ISLAMABAD // Gunmen wearing police uniforms killed nine foreign tourists and one Pakistani before dawn on Sunday as they were visiting one of the world's highest mountains in northern Pakistan.
The foreigners who were killed were five Ukrainians, three Chinese and one Russian, said Pakistani Interior Minister Chaudhry Nisar Ali Khan. One Chinese tourist was rescued, he said. Earlier reports indicated 11 foreign tourists were killed.
The attack took place at the base camp of Nanga Parbat, the ninth highest mountain in the world. It's unclear if they were planning to climb the mountain or were just visiting the base camp, which is located in the Gilgit-Baltistan region of Pakistan.
The shooting is likely to damage the country's struggling tourism industry. Pakistan's mountainous north - considered until now relatively safe - is one of the main attractions in a country beset with insurgency and other political instability.
The gunmen were wearing uniforms used by the Frontier Constabulary, a paramilitary police force that patrols the area, said a senior local government official. The attackers beat up the Pakistanis who were accompanying the tourists, took their money and tied them up, said the official, speaking on condition of anonymity because he was not authorised to talk to the media.
They checked the identities of the Pakistanis and shot to death one of them, possibly because he was a Shiite Muslim, said the official. Although Gilgit-Baltistan is a relatively peaceful area, it has experienced attacks by radical Sunni Muslims on Shiites in recent years.
The attackers took the money and passports from the foreigners and then gunned them down, said the official. It's unclear how the Chinese tourist who was rescued managed to avoid being killed.
No one has claimed responsibility for the attack.
Many foreign tourists stay away from Pakistan because of the perceived danger of visiting a country that is home to a large number of Islamic militant groups, such as the Taliban and Al Qaeda, which mostly reside in the north-west near the Afghan border. But a relatively small number of intrepid foreigners visit Gilgit-Baltistan during the summer to marvel at the peaks of the Himalayan and Karakoram ranges, including K2, the second highest mountain in the world.

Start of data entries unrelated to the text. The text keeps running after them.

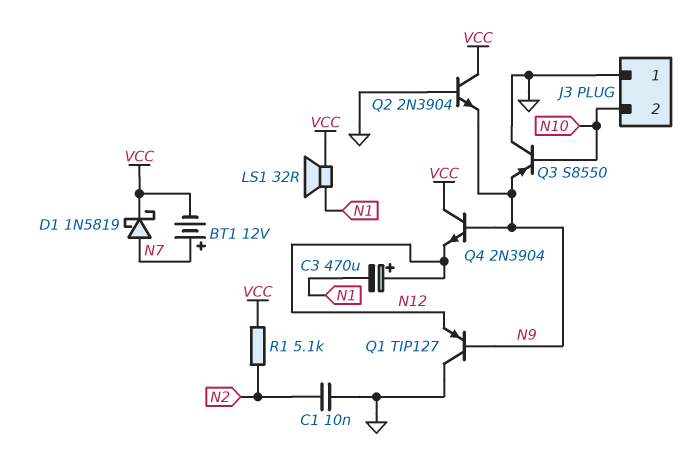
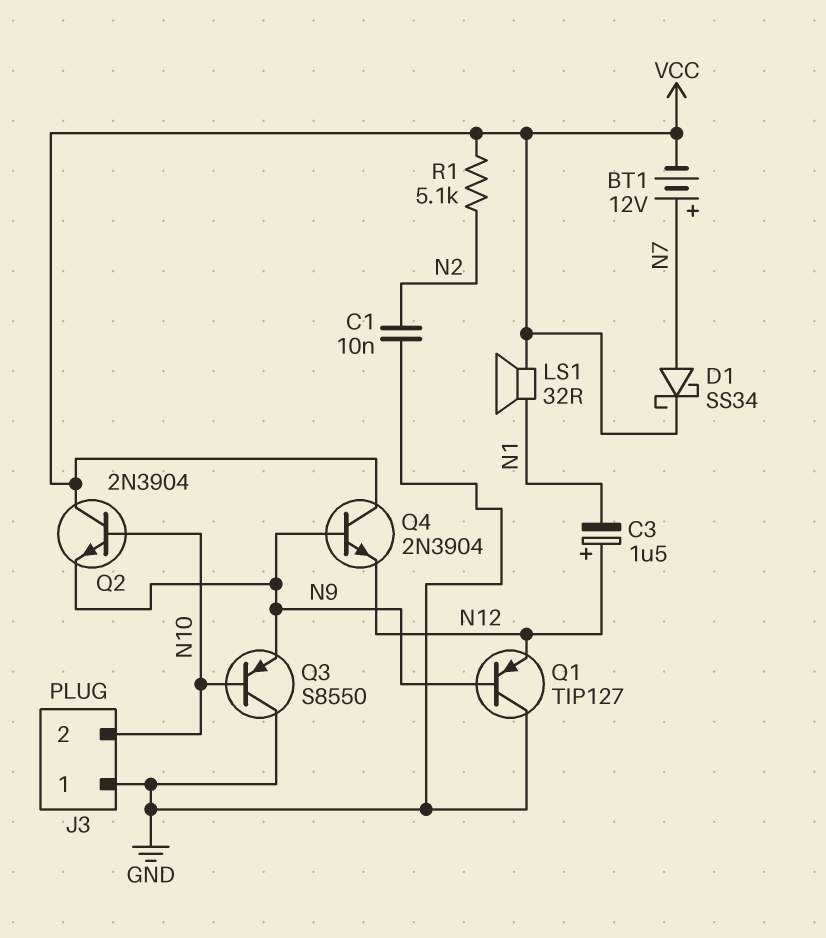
C3: 470uF (plus N12, minus N1) -> 1.5uF (plus N12, minus N1)
D1: schottky 1N5819 (A N7, K VCC) -> schottky SS34 (A N7, K VCC)
Q2: NPN 2N3904 (B GND, C VCC, E N9) -> NPN 2N3904 (B N10, C VCC, E N9)

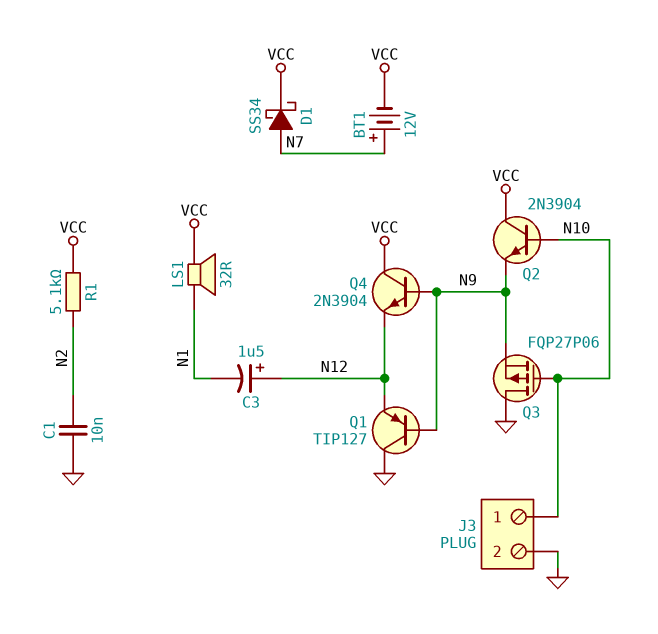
J3 pin 1: GND -> N10
J3 pin 2: N10 -> GND
Q3: PNP S8550 (B N10, C GND, E N9) -> PMOS FQP27P06 (G N10, D GND, S N9)

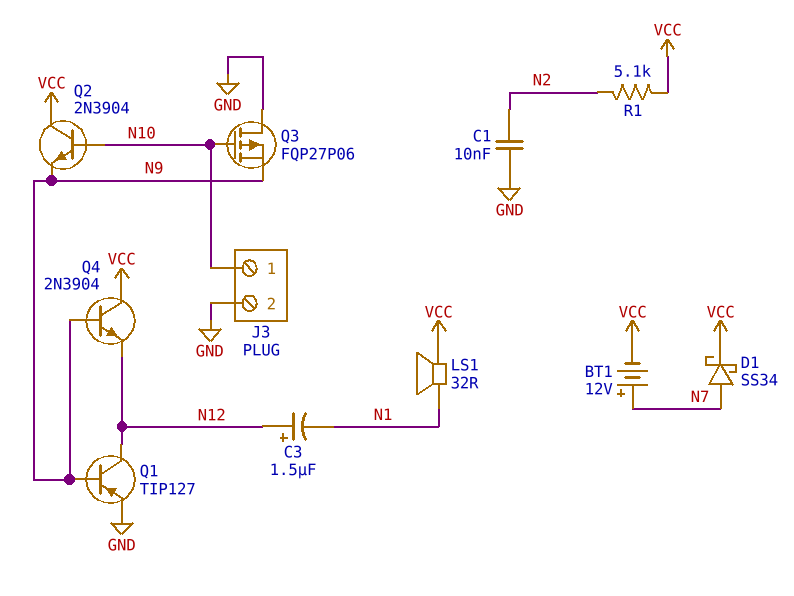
Q1: PNP TIP127 (B N9, C GND, E N12) -> PNP TIP127 (B N9, C N12, E GND)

Syed Mehdi Shah, the chief minister of Gilgit-Baltistan, condemned the attack and expressed fear that it would seriously damage the region's tourism industry.
"A lot of tourists come to this area in the summer, and our local people work to earn money from these people," said Mr Shah. "This will not only affect our area, but will adversely affect all of Pakistan."
Mr Shah said authorities are still trying to get more information about exactly what happened to the tourists. The area where the attack occurred, Bunar Nala, is only accessible by foot or on horseback, and communications can be difficult, said Mr Shah. Bunar Nala is on one of three routes to reach Nanga Parbat, he said.